Tasks to carry out —
- a) In the paper review, who is named as the author of the paper being discussed?
- b) Reproduce the paper review word for word, everything from "The paper makes" down to "model belong to?".
- c) Carry the review of the machine learning and complexity paper further, starting after its last sentence.

Reading passage —

Paper Review: How Does Machine Learning Manage Complexity?
I recently came across this interesting paper by Lance Fortnow titled “How Does Machine Learning Manage Complexity?” I am very happy to see complexity theorists getting into some ML theory. If nothing else, I am looking forward to seeing more papers that start by saying:
In this paper all distributions will be over \(\{0, 1\}^n\).
Instead of “let \(\mathcal{X}\) be a Polish space equipped with its Borel \(\sigma\)-algebra.”
The paper makes some interesting observations at the intersection of ML theory and complexity theory and here are two I want to make a note of for the future.
What complexity class does a language model belong to?
Assume that language models operate on a vocabulary of size two, i.e., \(\{0,1\}\). Consider a language model that takes a sequence of length \(n\) as input and produces the probability that the next token is a one. What complexity class is this computation in? Of course, since it does successfully happen in the real world, it must be “efficient”. But is it in P?

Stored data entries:
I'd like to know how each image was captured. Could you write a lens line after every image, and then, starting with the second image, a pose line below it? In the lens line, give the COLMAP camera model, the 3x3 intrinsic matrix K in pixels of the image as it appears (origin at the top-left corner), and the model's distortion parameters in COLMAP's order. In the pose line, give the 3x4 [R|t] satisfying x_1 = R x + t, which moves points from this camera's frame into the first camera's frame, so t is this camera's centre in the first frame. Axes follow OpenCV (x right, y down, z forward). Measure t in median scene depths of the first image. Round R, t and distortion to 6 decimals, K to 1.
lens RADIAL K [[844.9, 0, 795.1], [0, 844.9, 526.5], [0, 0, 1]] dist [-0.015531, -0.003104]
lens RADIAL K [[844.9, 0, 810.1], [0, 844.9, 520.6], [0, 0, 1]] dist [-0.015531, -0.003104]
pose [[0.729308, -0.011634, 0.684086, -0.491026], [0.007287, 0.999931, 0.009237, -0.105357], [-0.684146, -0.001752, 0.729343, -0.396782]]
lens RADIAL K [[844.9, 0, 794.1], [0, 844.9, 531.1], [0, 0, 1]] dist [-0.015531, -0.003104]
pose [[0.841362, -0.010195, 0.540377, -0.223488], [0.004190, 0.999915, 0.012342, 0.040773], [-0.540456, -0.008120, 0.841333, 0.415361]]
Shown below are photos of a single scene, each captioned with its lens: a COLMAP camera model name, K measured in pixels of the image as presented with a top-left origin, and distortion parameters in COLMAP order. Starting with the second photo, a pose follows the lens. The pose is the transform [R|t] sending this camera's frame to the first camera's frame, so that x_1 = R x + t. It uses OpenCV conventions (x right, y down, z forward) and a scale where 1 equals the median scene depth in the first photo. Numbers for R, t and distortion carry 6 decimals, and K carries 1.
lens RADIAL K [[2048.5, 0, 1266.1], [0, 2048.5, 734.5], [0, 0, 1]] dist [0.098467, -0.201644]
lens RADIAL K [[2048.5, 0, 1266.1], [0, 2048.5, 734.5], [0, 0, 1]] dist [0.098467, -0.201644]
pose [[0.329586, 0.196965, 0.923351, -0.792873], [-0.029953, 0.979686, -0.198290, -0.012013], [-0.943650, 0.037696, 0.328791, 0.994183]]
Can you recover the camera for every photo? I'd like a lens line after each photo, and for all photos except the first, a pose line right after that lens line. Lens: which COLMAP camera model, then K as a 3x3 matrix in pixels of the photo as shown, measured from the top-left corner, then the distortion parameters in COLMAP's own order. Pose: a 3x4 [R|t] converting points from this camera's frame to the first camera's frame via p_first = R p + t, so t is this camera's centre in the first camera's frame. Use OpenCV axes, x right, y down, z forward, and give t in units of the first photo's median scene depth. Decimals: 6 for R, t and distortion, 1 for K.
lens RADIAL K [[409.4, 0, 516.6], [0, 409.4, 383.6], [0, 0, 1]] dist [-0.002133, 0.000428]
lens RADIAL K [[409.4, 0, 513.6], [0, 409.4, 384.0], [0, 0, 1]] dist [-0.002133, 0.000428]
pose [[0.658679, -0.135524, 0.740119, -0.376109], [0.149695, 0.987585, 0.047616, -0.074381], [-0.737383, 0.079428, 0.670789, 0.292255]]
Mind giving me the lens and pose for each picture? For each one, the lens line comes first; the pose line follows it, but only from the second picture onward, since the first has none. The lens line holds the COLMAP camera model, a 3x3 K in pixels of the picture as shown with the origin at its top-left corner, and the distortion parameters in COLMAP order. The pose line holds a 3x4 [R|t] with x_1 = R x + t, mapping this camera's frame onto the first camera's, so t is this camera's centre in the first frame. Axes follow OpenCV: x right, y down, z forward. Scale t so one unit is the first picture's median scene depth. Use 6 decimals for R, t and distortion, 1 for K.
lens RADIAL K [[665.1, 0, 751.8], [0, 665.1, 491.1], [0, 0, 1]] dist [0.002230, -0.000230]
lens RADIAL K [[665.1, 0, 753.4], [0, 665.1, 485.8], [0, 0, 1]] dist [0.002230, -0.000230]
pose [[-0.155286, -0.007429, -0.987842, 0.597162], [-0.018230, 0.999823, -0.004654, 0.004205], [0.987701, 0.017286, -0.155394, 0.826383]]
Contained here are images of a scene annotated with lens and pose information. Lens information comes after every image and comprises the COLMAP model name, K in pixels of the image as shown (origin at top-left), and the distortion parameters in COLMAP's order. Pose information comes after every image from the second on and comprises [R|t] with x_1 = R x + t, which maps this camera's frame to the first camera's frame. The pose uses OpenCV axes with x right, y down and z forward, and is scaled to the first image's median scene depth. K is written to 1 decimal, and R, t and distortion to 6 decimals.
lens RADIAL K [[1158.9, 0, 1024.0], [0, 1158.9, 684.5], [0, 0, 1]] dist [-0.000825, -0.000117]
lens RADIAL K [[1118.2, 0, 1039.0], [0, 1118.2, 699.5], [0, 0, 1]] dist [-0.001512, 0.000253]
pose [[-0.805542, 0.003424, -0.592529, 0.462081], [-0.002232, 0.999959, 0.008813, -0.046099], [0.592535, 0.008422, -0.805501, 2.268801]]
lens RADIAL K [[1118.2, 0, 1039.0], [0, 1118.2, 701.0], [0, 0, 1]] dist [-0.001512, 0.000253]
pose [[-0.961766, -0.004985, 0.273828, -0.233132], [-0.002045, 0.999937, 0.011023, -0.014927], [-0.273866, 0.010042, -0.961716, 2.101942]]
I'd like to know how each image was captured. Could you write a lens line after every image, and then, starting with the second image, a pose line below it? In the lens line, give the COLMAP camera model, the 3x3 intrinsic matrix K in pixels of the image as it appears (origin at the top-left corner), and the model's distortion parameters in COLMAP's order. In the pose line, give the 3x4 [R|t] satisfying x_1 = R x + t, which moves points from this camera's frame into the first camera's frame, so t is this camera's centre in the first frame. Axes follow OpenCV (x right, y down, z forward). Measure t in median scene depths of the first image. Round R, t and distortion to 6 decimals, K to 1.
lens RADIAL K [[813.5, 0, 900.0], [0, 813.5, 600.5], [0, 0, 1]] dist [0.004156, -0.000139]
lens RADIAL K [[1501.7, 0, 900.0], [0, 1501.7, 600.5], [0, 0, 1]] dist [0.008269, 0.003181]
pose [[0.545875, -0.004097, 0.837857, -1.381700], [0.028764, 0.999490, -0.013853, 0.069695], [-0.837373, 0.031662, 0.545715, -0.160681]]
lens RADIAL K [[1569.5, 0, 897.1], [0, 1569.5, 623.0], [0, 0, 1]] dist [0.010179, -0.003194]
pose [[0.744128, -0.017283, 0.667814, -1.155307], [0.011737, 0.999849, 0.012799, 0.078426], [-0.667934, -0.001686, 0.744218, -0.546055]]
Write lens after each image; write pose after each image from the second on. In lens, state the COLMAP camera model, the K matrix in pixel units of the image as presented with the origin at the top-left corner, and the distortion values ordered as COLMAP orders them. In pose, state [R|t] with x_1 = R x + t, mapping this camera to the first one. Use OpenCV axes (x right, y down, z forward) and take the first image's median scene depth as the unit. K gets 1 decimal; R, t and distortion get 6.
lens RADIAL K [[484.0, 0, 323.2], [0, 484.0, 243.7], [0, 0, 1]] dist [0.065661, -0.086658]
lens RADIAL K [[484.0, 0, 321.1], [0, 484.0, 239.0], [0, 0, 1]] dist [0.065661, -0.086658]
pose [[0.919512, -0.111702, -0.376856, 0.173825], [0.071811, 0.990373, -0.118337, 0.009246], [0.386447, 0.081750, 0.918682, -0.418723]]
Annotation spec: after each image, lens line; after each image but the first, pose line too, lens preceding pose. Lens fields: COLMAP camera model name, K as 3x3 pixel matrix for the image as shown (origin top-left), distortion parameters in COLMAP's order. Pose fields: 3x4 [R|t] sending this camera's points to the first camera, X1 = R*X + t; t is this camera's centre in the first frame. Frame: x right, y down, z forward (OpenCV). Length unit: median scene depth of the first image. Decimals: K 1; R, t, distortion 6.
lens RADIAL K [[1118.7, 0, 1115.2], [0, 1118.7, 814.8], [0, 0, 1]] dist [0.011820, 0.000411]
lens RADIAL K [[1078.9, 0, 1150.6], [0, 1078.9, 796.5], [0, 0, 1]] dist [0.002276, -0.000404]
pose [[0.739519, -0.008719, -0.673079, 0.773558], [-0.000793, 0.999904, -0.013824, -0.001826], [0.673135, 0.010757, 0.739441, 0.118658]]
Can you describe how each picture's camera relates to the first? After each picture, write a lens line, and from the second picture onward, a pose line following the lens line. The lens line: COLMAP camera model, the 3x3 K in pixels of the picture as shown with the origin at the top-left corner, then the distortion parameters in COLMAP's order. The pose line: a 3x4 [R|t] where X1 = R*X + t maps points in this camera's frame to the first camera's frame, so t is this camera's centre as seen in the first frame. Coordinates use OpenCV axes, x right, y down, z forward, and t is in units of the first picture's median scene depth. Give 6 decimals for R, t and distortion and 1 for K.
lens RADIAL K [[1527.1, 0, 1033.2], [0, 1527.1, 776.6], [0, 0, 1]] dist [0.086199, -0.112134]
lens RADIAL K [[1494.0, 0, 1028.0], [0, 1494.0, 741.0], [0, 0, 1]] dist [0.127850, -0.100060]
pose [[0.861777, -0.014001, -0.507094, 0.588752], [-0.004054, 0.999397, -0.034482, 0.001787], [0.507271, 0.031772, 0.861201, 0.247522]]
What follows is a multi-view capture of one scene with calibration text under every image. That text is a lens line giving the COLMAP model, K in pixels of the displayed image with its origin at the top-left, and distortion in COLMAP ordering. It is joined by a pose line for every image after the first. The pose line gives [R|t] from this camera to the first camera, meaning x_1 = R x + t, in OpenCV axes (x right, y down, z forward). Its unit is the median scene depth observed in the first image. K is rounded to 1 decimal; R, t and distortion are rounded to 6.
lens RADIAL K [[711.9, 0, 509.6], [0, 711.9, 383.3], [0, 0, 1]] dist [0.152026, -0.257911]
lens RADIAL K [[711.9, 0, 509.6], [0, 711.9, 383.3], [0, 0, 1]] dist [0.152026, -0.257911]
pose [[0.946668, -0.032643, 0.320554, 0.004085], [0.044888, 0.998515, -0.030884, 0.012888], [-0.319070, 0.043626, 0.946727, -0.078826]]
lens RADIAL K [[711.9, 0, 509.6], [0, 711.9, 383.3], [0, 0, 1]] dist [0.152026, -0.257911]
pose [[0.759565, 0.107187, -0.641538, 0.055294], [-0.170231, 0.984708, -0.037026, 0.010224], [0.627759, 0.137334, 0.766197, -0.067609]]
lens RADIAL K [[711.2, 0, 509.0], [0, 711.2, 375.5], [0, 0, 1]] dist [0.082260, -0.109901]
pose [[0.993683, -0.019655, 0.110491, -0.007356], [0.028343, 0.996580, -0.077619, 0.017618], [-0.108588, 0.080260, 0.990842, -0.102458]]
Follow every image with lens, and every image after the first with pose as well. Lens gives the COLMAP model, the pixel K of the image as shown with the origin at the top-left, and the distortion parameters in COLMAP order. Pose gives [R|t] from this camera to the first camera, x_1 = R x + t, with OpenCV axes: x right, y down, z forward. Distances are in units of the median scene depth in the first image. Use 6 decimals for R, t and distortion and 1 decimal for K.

Expected responses —
- a) Lance Fortnow.

- b)
The paper makes some interesting observations at the intersection of ML theory and complexity theory and here are two I want to make a note of for the future.
What complexity class does a language model belong to?

- c)
The paper makes the argument that it’s better to think of it as a polynomial-sized circuit with non-uniformity allowed aka P/poly. The neural network architecture kind of looks like a polynomial-sized circuit so it makes sense to think of it as a circuit. But why should we allow it to be non-uniform? The argument is that the training process is long and arduous and so we don’t want to make an assumption that that is also efficient, certainly not efficient in terms of the input size \(n\). The training process finds the weights and thus creates the circuit. We can think of the training process as the thing that finds the polynomial-sized advice.
How are neural networks able to represent real-world distributions?
The paper points out a paradox. Real-world distributions are efficiently sampleable. So let’s say they are P-sampleable, i.e., there exists a randomized algorithm that runs in time polynomial in \(n\) and samples a binary string of length \(n\) from the real-world distribution. However, the distribution over n-bit strings represented1 by a neural network is P/poly-computable as opposed to merely sampleable. This is because given any binary string, one can compute the probability assigned to it by the neural network2, and we are assuming that the inference algorithm is in P/poly. But we know that there are many P-sampleable distributions that are not P/poly-computable. So how does a neural network represent them?
First, what are examples of P-sampleable distributions that are not P/poly-computable?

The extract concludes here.